И пал Цейханович, как град Вавилон великий.

Сотряслись человеческой дрожью стены чугунные – и гудок могучего широкогрудого паровоза почудился мне в глуши садовой. Сокрушилась зелёная тишина и сгинула, знаменуя победу греховной страсти над пространством и нравственностью. О рай, где твои кущи?!

И высверкнула из чистых майских небес звезда неведомая. Обратилась звезда в НЛО, зависла над котлом-костром прелюбодейства. Но не зрел сего явления бедный Цейханович, задыхаясь в напористой груде потных женских тел под маньячный выкрик «Без ширинки его, без ширинки!». И впервые в жизни взмолил Цейханович Господа о жалости и милости. И сжалился Господь над Цейхановичем.

Как-то очень вовремя усмотрел я на чахлых огуречных грядках водопроводный шланг, крутанул вентиль и обдал мощной струёй обитателей адского котла, дабы не переусердствовали в страстях. И они почти не переусердствовали.

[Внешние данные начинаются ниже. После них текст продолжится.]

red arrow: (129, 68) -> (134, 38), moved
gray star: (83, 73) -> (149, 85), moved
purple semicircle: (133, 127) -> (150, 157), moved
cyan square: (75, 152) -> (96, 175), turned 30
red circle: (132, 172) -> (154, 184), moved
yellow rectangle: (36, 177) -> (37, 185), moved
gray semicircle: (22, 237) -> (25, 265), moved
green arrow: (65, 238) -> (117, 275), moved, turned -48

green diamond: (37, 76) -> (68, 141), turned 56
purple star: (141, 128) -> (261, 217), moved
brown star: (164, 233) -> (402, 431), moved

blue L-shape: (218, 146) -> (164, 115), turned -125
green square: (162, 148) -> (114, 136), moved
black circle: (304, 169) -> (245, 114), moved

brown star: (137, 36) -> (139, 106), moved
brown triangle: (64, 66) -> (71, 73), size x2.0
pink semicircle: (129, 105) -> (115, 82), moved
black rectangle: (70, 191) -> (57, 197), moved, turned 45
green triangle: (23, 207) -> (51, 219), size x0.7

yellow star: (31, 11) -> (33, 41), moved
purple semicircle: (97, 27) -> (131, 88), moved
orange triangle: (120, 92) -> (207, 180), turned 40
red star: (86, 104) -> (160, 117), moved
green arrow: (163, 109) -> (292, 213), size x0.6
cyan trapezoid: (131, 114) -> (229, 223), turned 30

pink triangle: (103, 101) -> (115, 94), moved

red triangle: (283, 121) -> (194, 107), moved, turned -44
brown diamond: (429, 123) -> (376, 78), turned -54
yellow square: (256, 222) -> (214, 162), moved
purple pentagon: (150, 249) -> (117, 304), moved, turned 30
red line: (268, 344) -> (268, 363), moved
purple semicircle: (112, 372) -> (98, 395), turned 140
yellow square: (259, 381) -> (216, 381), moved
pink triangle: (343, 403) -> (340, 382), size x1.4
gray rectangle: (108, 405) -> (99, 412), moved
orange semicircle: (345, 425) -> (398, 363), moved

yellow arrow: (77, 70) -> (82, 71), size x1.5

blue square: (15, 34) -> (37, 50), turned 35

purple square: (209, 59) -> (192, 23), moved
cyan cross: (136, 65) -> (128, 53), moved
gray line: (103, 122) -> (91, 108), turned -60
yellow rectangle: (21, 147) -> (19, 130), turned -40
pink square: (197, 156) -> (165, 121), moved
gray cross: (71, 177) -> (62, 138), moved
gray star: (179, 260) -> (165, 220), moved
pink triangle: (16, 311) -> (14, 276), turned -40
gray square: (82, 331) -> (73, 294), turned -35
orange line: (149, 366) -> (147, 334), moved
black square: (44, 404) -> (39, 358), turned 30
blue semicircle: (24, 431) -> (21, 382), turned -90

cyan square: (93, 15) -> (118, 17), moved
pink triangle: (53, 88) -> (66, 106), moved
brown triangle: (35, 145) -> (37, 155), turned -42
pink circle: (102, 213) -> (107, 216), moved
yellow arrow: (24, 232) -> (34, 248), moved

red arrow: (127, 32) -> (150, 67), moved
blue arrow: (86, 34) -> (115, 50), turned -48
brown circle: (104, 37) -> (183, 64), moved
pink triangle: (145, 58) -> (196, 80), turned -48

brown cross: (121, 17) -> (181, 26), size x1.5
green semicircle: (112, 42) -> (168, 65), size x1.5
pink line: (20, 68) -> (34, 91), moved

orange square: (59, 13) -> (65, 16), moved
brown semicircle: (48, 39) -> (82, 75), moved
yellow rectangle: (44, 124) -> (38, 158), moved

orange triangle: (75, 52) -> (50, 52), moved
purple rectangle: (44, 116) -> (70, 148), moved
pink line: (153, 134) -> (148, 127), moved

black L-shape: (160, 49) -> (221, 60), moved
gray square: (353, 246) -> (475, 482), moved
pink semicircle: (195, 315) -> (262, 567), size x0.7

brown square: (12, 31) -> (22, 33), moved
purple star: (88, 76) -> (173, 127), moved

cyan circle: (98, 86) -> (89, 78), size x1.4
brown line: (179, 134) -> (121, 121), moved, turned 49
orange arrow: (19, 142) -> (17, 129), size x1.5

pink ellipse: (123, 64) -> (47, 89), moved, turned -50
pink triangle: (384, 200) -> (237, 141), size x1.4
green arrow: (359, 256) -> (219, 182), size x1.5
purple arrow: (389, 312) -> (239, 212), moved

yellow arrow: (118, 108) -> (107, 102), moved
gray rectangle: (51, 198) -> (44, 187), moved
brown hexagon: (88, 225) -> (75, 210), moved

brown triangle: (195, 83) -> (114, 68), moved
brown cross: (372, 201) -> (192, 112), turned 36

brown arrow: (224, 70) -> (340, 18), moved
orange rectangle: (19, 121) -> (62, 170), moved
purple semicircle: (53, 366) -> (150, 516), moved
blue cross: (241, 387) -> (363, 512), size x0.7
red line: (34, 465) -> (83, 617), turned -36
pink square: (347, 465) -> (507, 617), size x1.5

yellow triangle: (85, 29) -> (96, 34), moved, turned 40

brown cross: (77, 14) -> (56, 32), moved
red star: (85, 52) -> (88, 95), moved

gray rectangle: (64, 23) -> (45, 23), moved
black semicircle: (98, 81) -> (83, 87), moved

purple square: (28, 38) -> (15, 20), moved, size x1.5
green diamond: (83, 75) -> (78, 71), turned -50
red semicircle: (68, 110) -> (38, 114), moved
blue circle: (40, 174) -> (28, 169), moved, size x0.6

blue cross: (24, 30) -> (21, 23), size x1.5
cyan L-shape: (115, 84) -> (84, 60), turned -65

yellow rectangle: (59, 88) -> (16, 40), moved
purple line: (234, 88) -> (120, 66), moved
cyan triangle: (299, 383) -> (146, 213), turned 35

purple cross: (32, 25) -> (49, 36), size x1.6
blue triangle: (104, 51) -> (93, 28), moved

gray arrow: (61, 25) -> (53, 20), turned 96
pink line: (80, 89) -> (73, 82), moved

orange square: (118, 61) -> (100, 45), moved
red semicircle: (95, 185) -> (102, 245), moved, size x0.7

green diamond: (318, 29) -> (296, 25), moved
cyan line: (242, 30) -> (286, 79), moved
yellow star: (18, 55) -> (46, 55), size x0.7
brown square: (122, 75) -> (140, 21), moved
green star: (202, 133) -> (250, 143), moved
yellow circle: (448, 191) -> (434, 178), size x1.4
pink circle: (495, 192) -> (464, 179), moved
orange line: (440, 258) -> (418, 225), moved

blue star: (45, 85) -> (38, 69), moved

С того случая Цейханович не только вдвойне стал побаиваться строгой жены, но и стал ей изменять при каждом удобном случае. Но о своих победах и изменах предпочитал помалкивать. Лишь иногда с большого перепоя, в родной компании, вспыхивало вдруг в его чернильных глазёнках нечто такое, отчего вся пьянь замолкала, а верный подельник Цейхановича – громила Авербах, не выносящий недомолвок, спрашивал:

– Ты вроде чего-то нам про баб рассказать собирался?

– Да с чего ты взял?! Чего о них рассказывать?! – неожиданно трезво ответствовал Цейханович и замолкал с тяжелым вздохом.

Странен сей мир. Действителен он или воображаем? Неведомо. Но ведомо: этот мир вовсе не таков, каким мы пытаемся его представить ради удобства своего временного существования.

Странен сей мир, как старый котёл паровозный в глуши цветущего майского сада, – и нет объяснения миру сему ни по эту, ни по ту сторону России.